Carta de Viriato da Cruz a Lúcio Lara

Cota
0007.000.048
Tipologia
Correspondência
Impressão
Manuscrito
Suporte
Papel comum
Remetente
Viriato da Cruz
Destinatário
Lúcio Lara
Data
Idioma
Conservação
Bom
Imagens
2

13. 11.59

Caro Lara,

    Apesar de hoje ser sexta-feira e dia 13, consegui renovar o meu séjour para até dia 30 deste mês. Só mais 15 dias.
    No telegrama que te enviei por carta posta no correio há duas horas, onde está:
«... By Portuguese cosignatory», deverá estar: «...By Portugal consignatory…». É este o motivo porque te escrevo esta nova carta. Quanto aos B., a Madame continua a ser chata na maneira de apresentar as suas queixas.

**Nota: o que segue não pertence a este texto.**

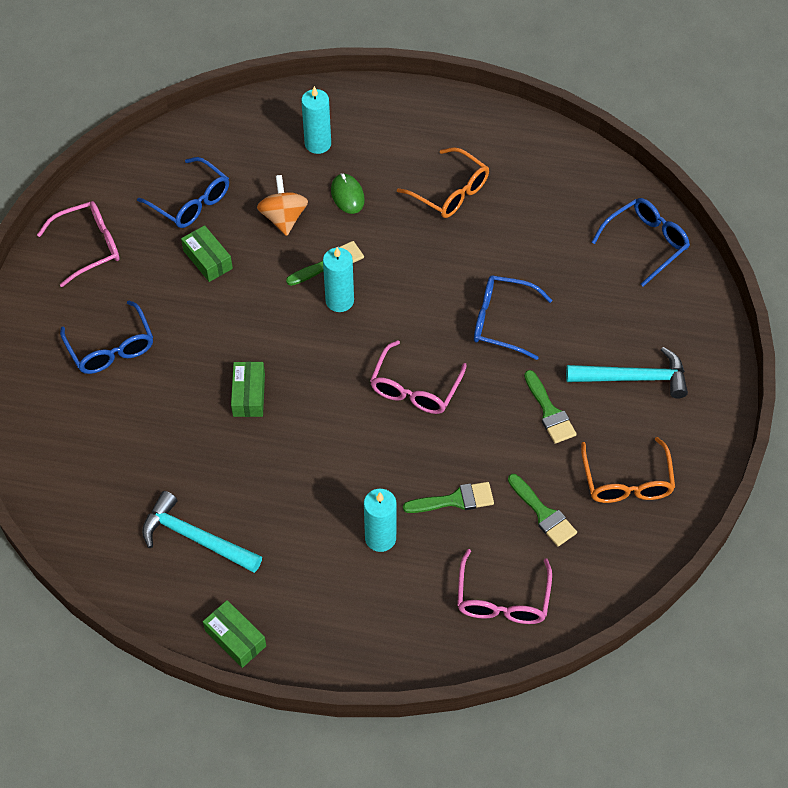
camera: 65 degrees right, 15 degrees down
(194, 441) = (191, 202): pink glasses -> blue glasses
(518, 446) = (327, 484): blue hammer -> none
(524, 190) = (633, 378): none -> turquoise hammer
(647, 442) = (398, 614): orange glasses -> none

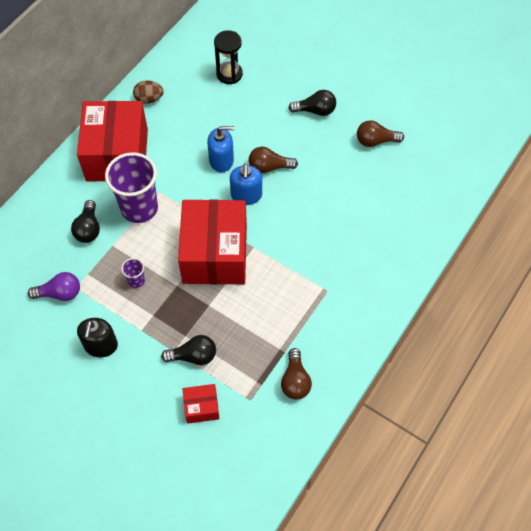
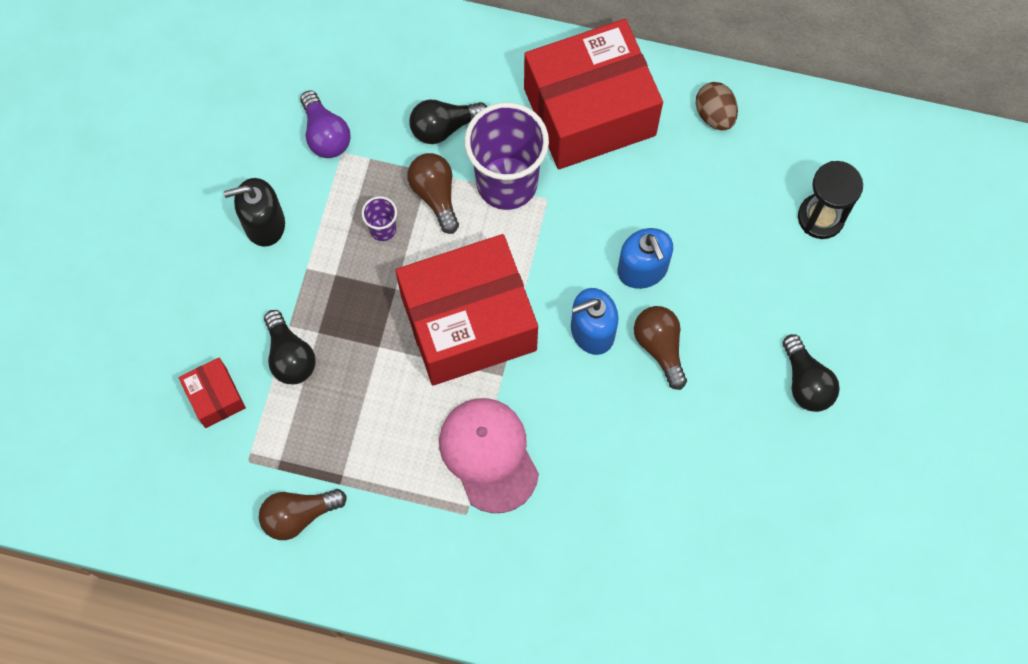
camera: 70 degrees right, 10 degrees up
(297, 268) = (488, 454): none -> pink cap
(375, 141) = (785, 503): brown light bulb -> brown light bulb (435, 195)

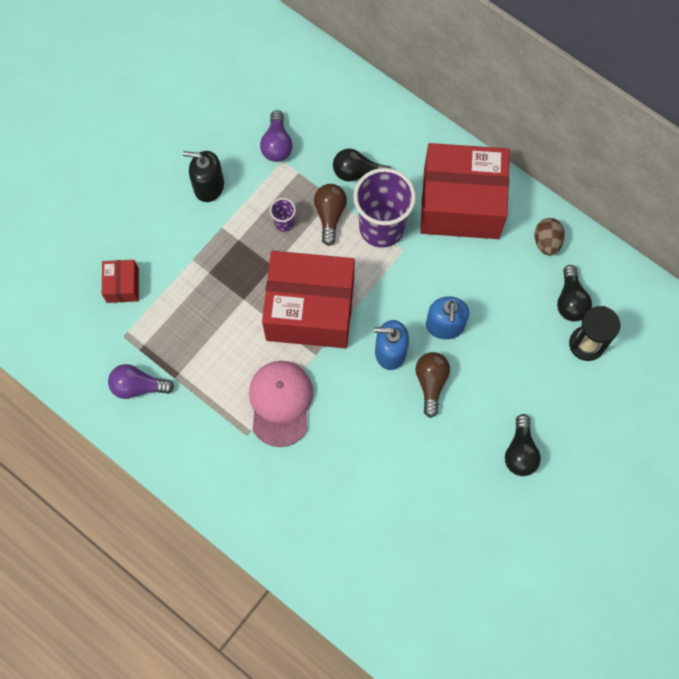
camera: 25 degrees right, 0 degrees up
(290, 356) = (183, 280): black light bulb -> black light bulb (570, 301)
(298, 515) = (138, 386): brown light bulb -> purple light bulb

Que eles se queixem de que eu não lhes escrevo - isso é admissível e justo. Mas que eles ponham acento no facto de eu não lhes dizer onde estou - isso é inadmissível para mim. Eu não estou obrigado - bem pelo contrário - a pôr ninguém, estranho aos n/ interesses, ao corrente dos meus domicílios. Essa exigência da B. só revela que ela, ou ainda não compreendeu a seriedade da n/ actividade, ou está a insistir, chatamente, em mariquices inúteis. Estou absolutamente convencido de que a Mme De B. poderá queixar-se do m/ silêncio, mas não faz exigências de saber onde me encontro.
    Estou também convencido de que, na altura em que a B. te disse que sabia onde eu me encontrava, ela não sabia nada (não tinha prova do que te afirmava): estava era a explorar-te e a fazer chantage. Porque não fez ela menção no jornal onde vinha anunciado o tal encontro de escritores?
    Eu continuo a teimar: devo escrever-lhes, sim senhor; mas não tenho obrigação de abrir uma excepção especial para os B. afim de lhes dizer onde me encontro. Isto é simples bisbilhotice. Que utilidade tem, para eles e para mim, essa informação?
    Não visitei nem me apresentei a nenhuma das pessoas conhecidas da B. (aliás duas) que habitam neste lado. Isto, já para evitar controles de informações sobre a minha pessoa - o que me chateia e não admito.
    A minha posição é clara: A César o que é de César; e a Deus o que é de Deus. Eu não misturo política com amizade. Isto é, nego-te a fazer descer a política ao nível das conversíces «domésticas».
    O egocentrismo da B. chega ao ponto de se esquecer que não dou informações do meu paradeiro a ninguém. Se ela sabe que a Deb. desconhece o meu paradeiro, porque diz que que eu desconfio deles? Nesse caso, desconfio de toda a gente, até de muitos dos m/ amigos de África, até de minha Mãe. Mas este argumento não lhes interessa é prosseguir na lenga-lenga de uma incompreensão chantagista. A mim, sinceramente, nada disso me cria conflitos psicológicos.

            (Assinatura)

Carta de Viriato da Cruz (Berlim?) a Lúcio Lara.